Problem description
Below are some records. Output the lines from the first one through the line that holds "Create a temporary", exactly as written, with no pictures.

Input data
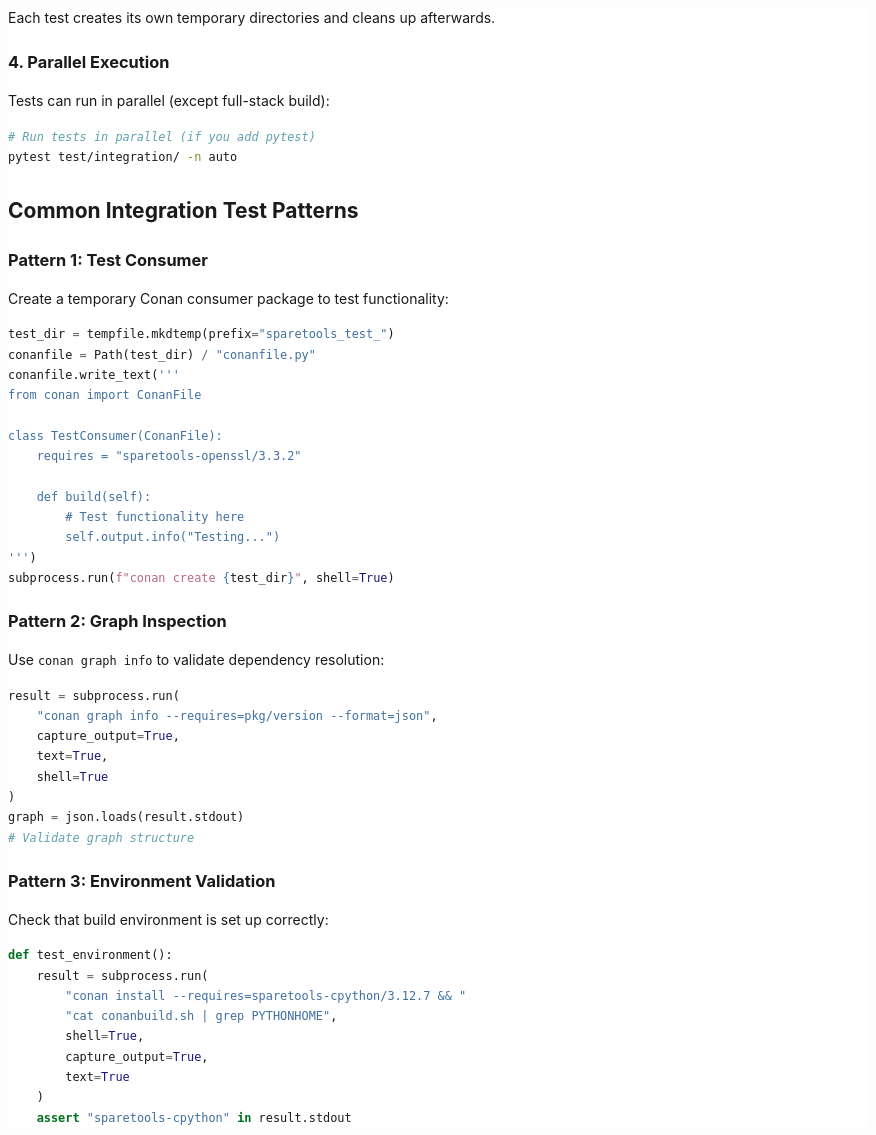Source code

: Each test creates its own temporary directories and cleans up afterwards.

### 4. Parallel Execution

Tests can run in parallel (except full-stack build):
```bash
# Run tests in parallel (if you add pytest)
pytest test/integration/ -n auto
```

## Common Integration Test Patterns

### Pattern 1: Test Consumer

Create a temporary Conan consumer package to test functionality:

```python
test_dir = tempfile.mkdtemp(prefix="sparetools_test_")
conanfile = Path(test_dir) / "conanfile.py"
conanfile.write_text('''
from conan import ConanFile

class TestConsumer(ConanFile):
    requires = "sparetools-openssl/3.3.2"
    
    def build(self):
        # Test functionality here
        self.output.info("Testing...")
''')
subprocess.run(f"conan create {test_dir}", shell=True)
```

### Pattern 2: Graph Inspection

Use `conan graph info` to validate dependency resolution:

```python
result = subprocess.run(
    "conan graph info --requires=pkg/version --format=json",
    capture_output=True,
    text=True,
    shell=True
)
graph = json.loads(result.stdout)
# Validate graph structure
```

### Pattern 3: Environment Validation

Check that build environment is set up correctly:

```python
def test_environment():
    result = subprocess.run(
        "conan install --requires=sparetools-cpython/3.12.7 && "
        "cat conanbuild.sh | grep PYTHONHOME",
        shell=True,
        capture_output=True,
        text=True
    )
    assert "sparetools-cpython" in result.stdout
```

Result of this task
Source code

: Each test creates its own temporary directories and cleans up afterwards.

### 4. Parallel Execution

Tests can run in parallel (except full-stack build):
```bash
# Run tests in parallel (if you add pytest)
pytest test/integration/ -n auto
```

## Common Integration Test Patterns

### Pattern 1: Test Consumer

Create a temporary Conan consumer package to test functionality:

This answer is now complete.